**What you need to do**
From the first line to the last, set down the material exactly and drop every picture.

**Dataset content**
------------------------------

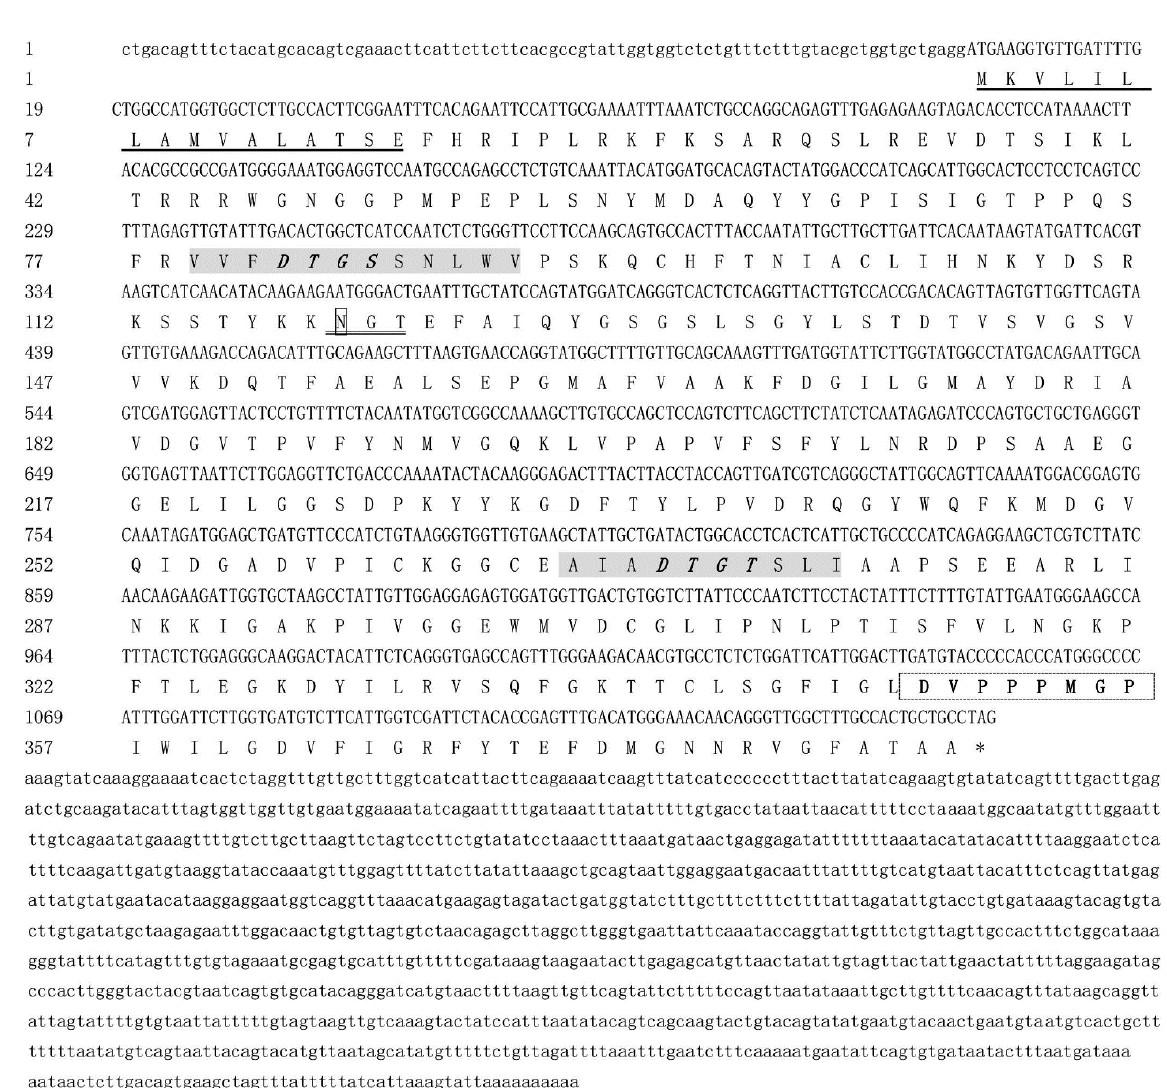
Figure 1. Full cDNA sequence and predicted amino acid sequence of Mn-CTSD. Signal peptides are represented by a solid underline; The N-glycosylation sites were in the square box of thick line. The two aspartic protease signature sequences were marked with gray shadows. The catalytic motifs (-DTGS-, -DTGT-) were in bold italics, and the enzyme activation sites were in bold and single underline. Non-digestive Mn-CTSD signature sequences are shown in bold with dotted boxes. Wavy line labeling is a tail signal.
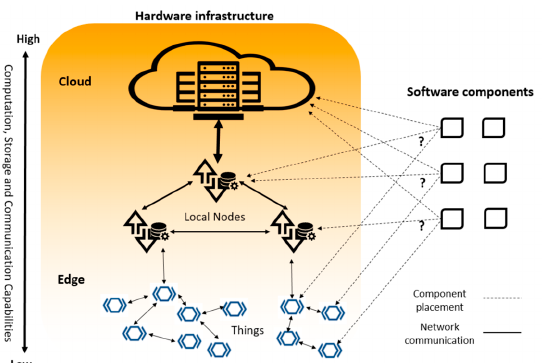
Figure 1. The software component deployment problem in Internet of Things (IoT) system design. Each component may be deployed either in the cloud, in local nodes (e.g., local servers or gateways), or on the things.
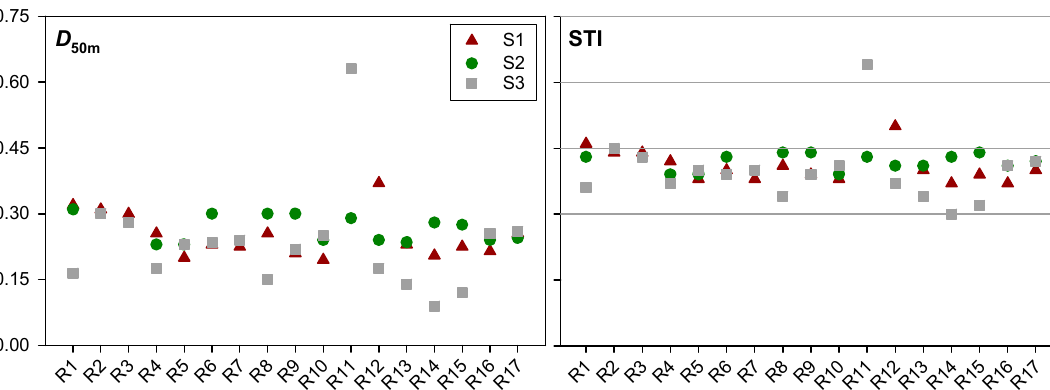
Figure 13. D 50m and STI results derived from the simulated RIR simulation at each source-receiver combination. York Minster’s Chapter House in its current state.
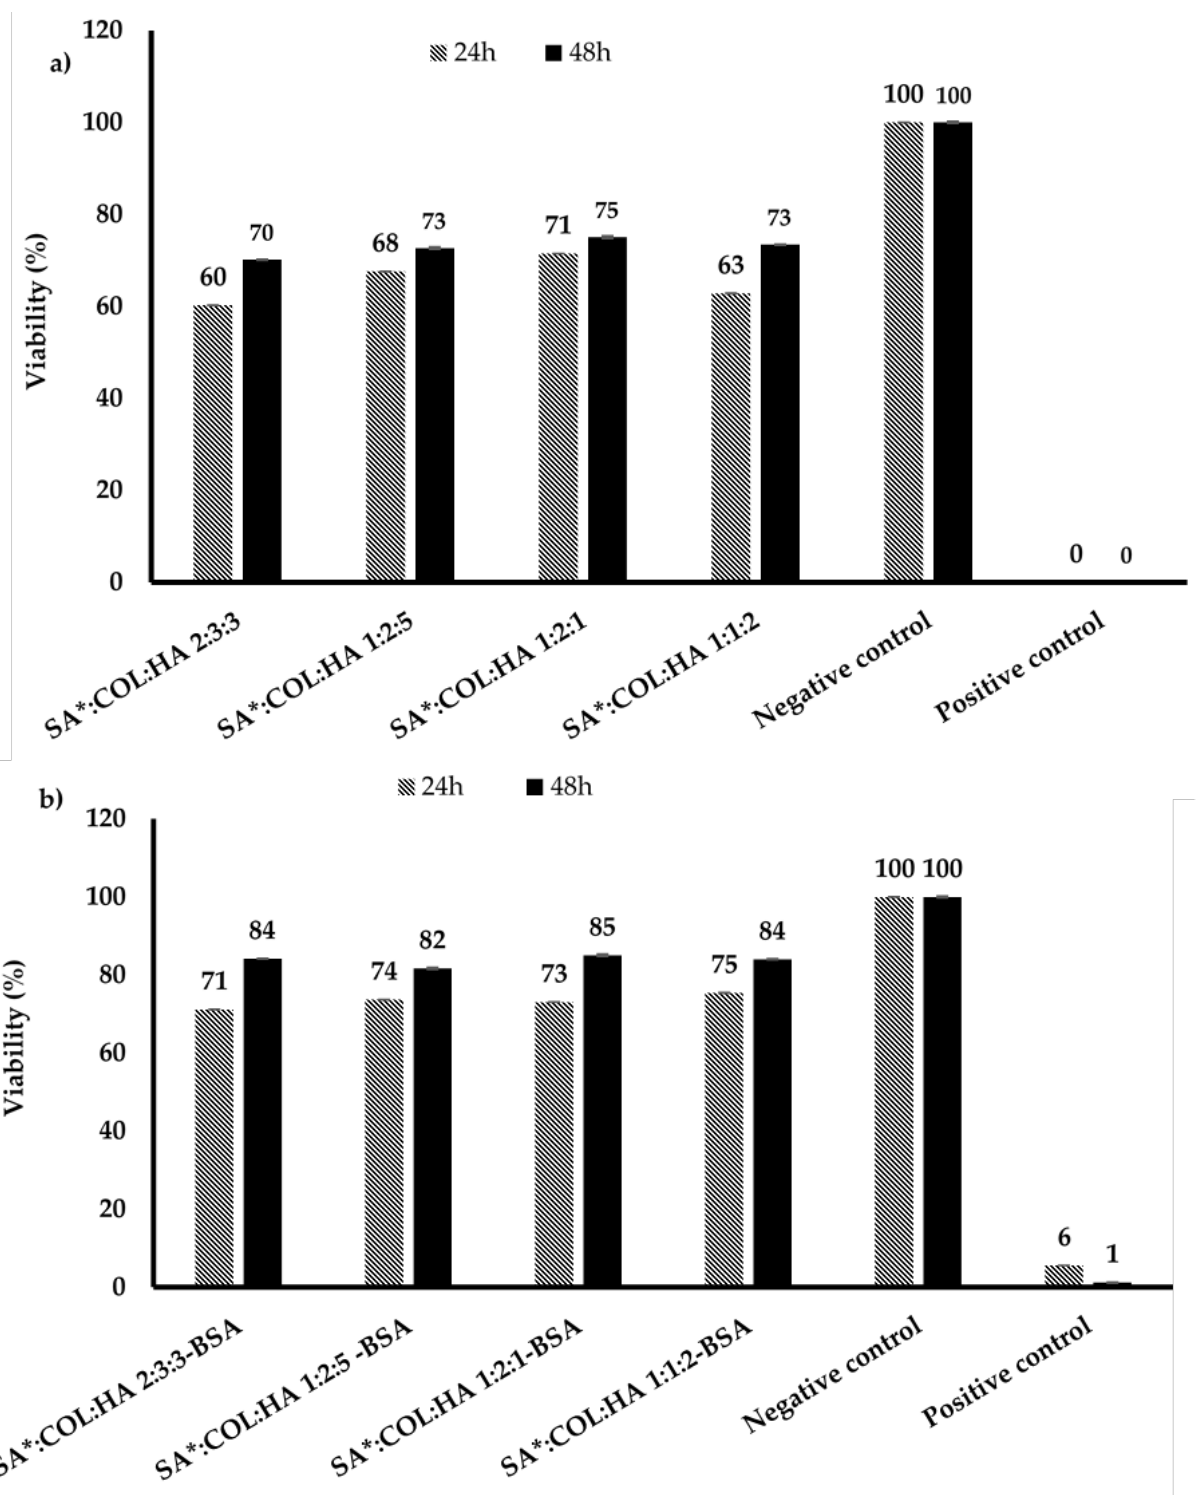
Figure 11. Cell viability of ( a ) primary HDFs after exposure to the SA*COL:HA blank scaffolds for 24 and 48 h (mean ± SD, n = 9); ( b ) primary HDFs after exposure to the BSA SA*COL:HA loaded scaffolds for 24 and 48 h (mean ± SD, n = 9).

------------------------------

**Written solution**
Figure 1. Full cDNA sequence and predicted amino acid sequence of Mn-CTSD. Signal peptides are represented by a solid underline; The N-glycosylation sites were in the square box of thick line. The two aspartic protease signature sequences were marked with gray shadows. The catalytic motifs (-DTGS-, -DTGT-) were in bold italics, and the enzyme activation sites were in bold and single underline. Non-digestive Mn-CTSD signature sequences are shown in bold with dotted boxes. Wavy line labeling is a tail signal.
Figure 1. The software component deployment problem in Internet of Things (IoT) system design. Each component may be deployed either in the cloud, in local nodes (e.g., local servers or gateways), or on the things.
Figure 13. D 50m and STI results derived from the simulated RIR simulation at each source-receiver combination. York Minster’s Chapter House in its current state.
Figure 11. Cell viability of ( a ) primary HDFs after exposure to the SA*COL:HA blank scaffolds for 24 and 48 h (mean ± SD, n = 9); ( b ) primary HDFs after exposure to the BSA SA*COL:HA loaded scaffolds for 24 and 48 h (mean ± SD, n = 9).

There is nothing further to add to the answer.